A new “shacharit club” at Kantor King Solomon High School is enjoying growing popularity among students.
The Redbridge school, where most pupils come from other faiths, had not held morning Jewish services for some years.
When Melanie Shutz, head of ethos at the Orthodox school, decided to introduce voluntary shacharit once a week last year, “I started by inviting 10 boys and 10 girls to come along”.
Now attendance at the 15-minute service has tripled. “Every single Wednesday, I feel immense pleasure and satisfaction that 65 students come with enthusiasm,” she said.
The boys have their own minyan where they have the opportunity to put on tefillin, supported by Rabbi Aryeh Sufrin, director of the Ilford Chabad Lubavitch Centre, and other rabbis.
The girls’ service combines prayer elements such as the Shema with a facilitated discussion. On days when the Torah is read such as Rosh Chodesh or Chol Hamo’ed Succot, they all come together.
When the school appealed for some pairs of tefillin, she said, “some of our former students set up a crowdfunding campaign and raised £1,700 to buy them”.
It is not only the new prayer initiative. The revamped daily assembly, she explained, “reaches out to our diverse cohort through a tefiliah thought and a moment of reflective silence presented to all students by our form tutors during morning registration”.

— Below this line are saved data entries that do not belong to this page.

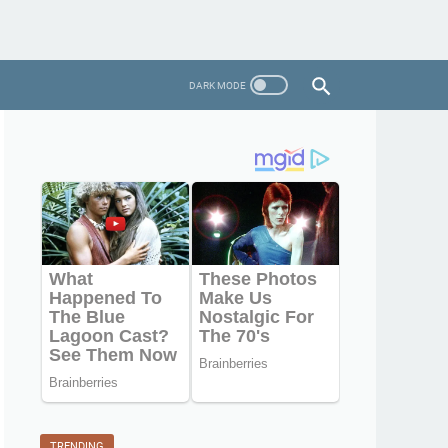
TRENDING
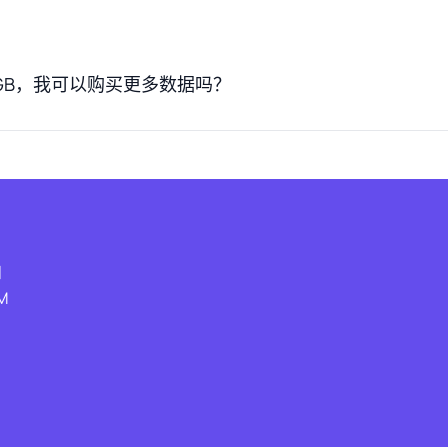
？
 GB，我可以购买更多数据吗？
和
M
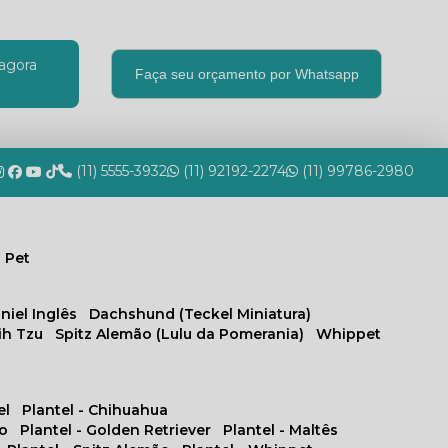
agora
Faça seu orçamento por Whatsapp
(11) 5555-3932
(11) 92192-2274
(11) 99786-2980
 Pet
niel Inglês
Dachshund (Teckel Miniatura)
hih Tzu
Spitz Alemão (Lulu da Pomerania)
Whippet
el
Plantel - Chihuahua
no
Plantel - Golden Retriever
Plantel - Maltês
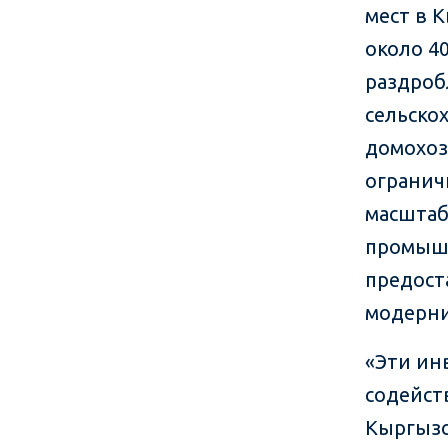
мест в 
около 4
раздроб
сельско
домохоз
огранич
масштаб
промышл
предост
модерни
«Эти ин
содейст
Кыргызс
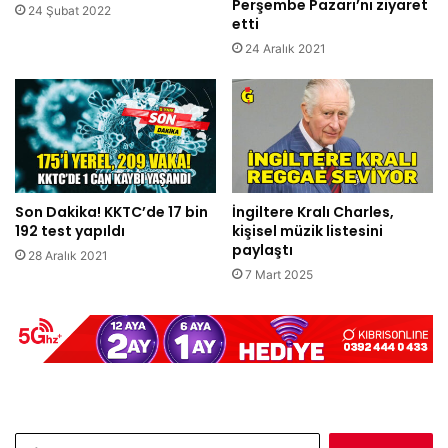
Perşembe Pazarı’nı ziyaret
24 Şubat 2022
etti
24 Aralık 2021
Son Dakika! KKTC’de 17 bin
İngiltere Kralı Charles,
192 test yapıldı
kişisel müzik listesini
paylaştı
28 Aralık 2021
7 Mart 2025
Arama:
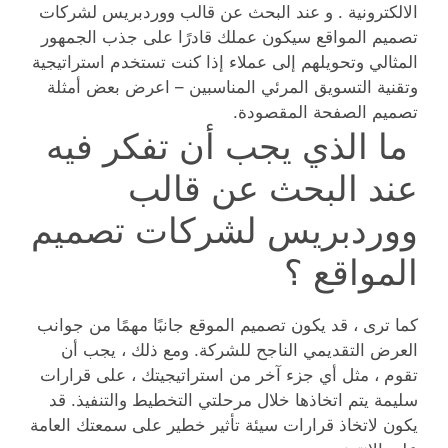
الالكترونية . و عند البحث عن قالب ووردبريس لشركات
تصميم المواقع سيكون عملك قادرًا على جذب الجمهور
المثالي وتحويلهم إلى عملاء إذا كنت تستخدم استراتيجية
وتقنية التسويق المرئي المناسبين – اعرض بعض أمثلة
تصميم الصفحة المقصودة.
ما الذي يجب أن تفكر فيه
عند البحث عن قالب
ووردبريس لشركات تصميم
المواقع ؟
كما ترى ، قد يكون تصميم الموقع جانبًا مهمًا من جوانب
العرض التقديمي الناجح للشركة. ومع ذلك ، يجب أن
تقوم ، مثل أي جزء آخر من استراتيجيتك ، على قرارات
سليمة يتم اتخاذها خلال مرحلتي التخطيط والتنفيذ. قد
يكون لاتخاذ قرارات سيئة تأثير خطير على سمعتك العامة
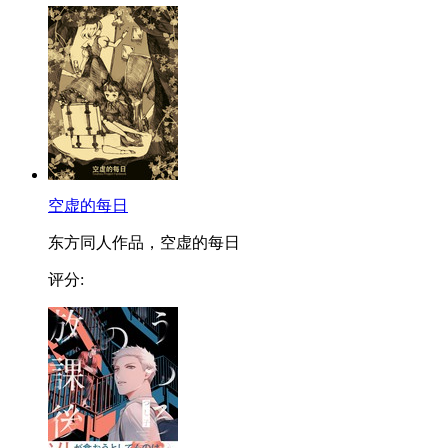
空虚的每日
东方同人作品，空虚的每日
评分:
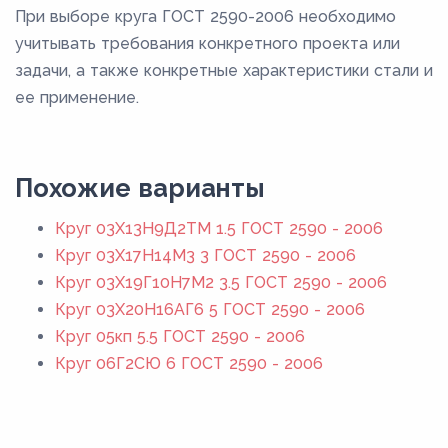
При выборе круга ГОСТ 2590-2006 необходимо
учитывать требования конкретного проекта или
задачи, а также конкретные характеристики стали и
ее применение.
Похожие варианты
Круг 03Х13Н9Д2ТМ 1.5 ГОСТ 2590 - 2006
Круг 03Х17Н14М3 3 ГОСТ 2590 - 2006
Круг 03Х19Г10Н7М2 3.5 ГОСТ 2590 - 2006
Круг 03Х20Н16АГ6 5 ГОСТ 2590 - 2006
Круг 05кп 5.5 ГОСТ 2590 - 2006
Круг 06Г2СЮ 6 ГОСТ 2590 - 2006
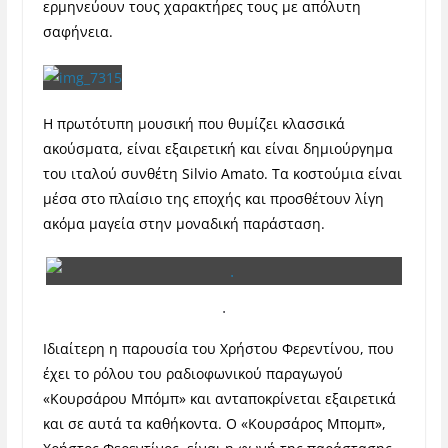
ερμηνεύουν τους χαρακτήρες τους με απόλυτη
σαφήνεια.
Η πρωτότυπη μουσική που θυμίζει κλασσικά
ακούσματα, είναι εξαιρετική και είναι δημιούργημα
του ιταλού συνθέτη Silvio Amato. Τα κοστούμια είναι
μέσα στο πλαίσιο της εποχής και προσθέτουν λίγη
ακόμα μαγεία στην μοναδική παράσταση.
.
Ιδιαίτερη η παρουσία του Χρήστου Φερεντίνου, που
έχει το ρόλου του ραδιοφωνικού παραγωγού
«Κουρσάρου Μπόμπ» και ανταποκρίνεται εξαιρετικά
και σε αυτά τα καθήκοντα. Ο «Κουρσάρος Μπομπ»,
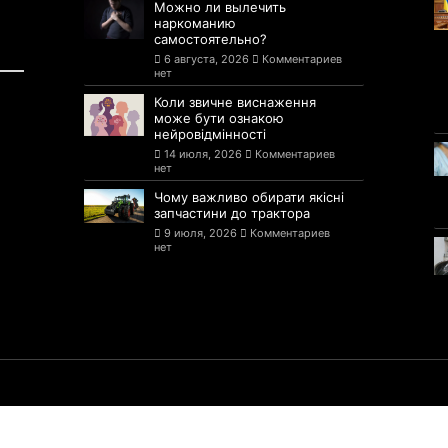
Можно ли вылечить
наркоманию
самостоятельно?
6 августа, 2026
Комментариев
нет
Коли звичне виснаження
може бути ознакою
нейровідмінності
14 июля, 2026
Комментариев
нет
Чому важливо обирати якісні
запчастини до трактора
9 июля, 2026
Комментариев
нет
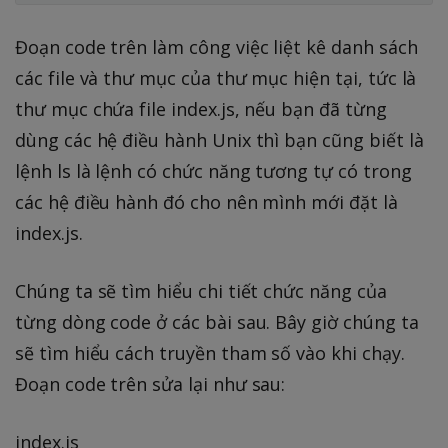
Đoạn code trên làm công việc liệt kê danh sách
các file và thư mục của thư mục hiện tại, tức là
thư mục chứa file index.js, nếu bạn đã từng
dùng các hệ điều hành Unix thì bạn cũng biết là
lệnh ls là lệnh có chức năng tương tự có trong
các hệ điều hành đó cho nên mình mới đặt là
index.js.
Chúng ta sẽ tìm hiểu chi tiết chức năng của
từng dòng code ở các bài sau. Bây giờ chúng ta
sẽ tìm hiểu cách truyền tham số vào khi chạy.
Đoạn code trên sửa lại như sau:
index.js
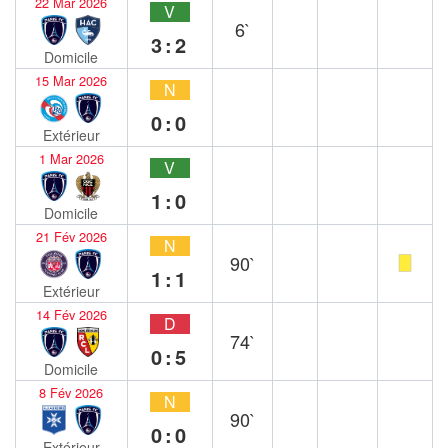
22 Mar 2026
V
6`
3:2
Domicile
15 Mar 2026
N
0:0
Extérieur
1 Mar 2026
V
1:0
Domicile
21 Fév 2026
N
90`
1:1
Extérieur
14 Fév 2026
D
74`
0:5
Domicile
8 Fév 2026
N
90`
0:0
Extérieur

It is suitably inspired by a verse from Ecclesiastes, traditionally ascribed to King Solomon himself, “A time to speak and a time to be silent”.
The tefilah thought draws on Jewish sources, whether from classical texts such as Ethics of the Fathers or from more contemporary rabbis such as Lord Sacks or the Lubavitcher Rebbe.”
Each day’s thought is a springboard for a short discussion and often applies to a theme for the week. “We journey through the Jewish year highlighting themes from the festivals as well as special times in the British calendar,” Ms Shutz said. “Recent tefillah thoughts shared ideas on remembrance leading up to November 11. Our diverse cohort is represented as we think about Black history month, festivals in other faiths such as Diwali and reactions to world events.”
Each assembly ends with a minute’s silent reflection “when they have the opportunity to think how to get the best out of their day before going to lessons.”
She has also launched a new group to explore the meaning of prayers in more depth, while lunch and learn clubs, initially offered to sixthformers, have been extended to other year groups.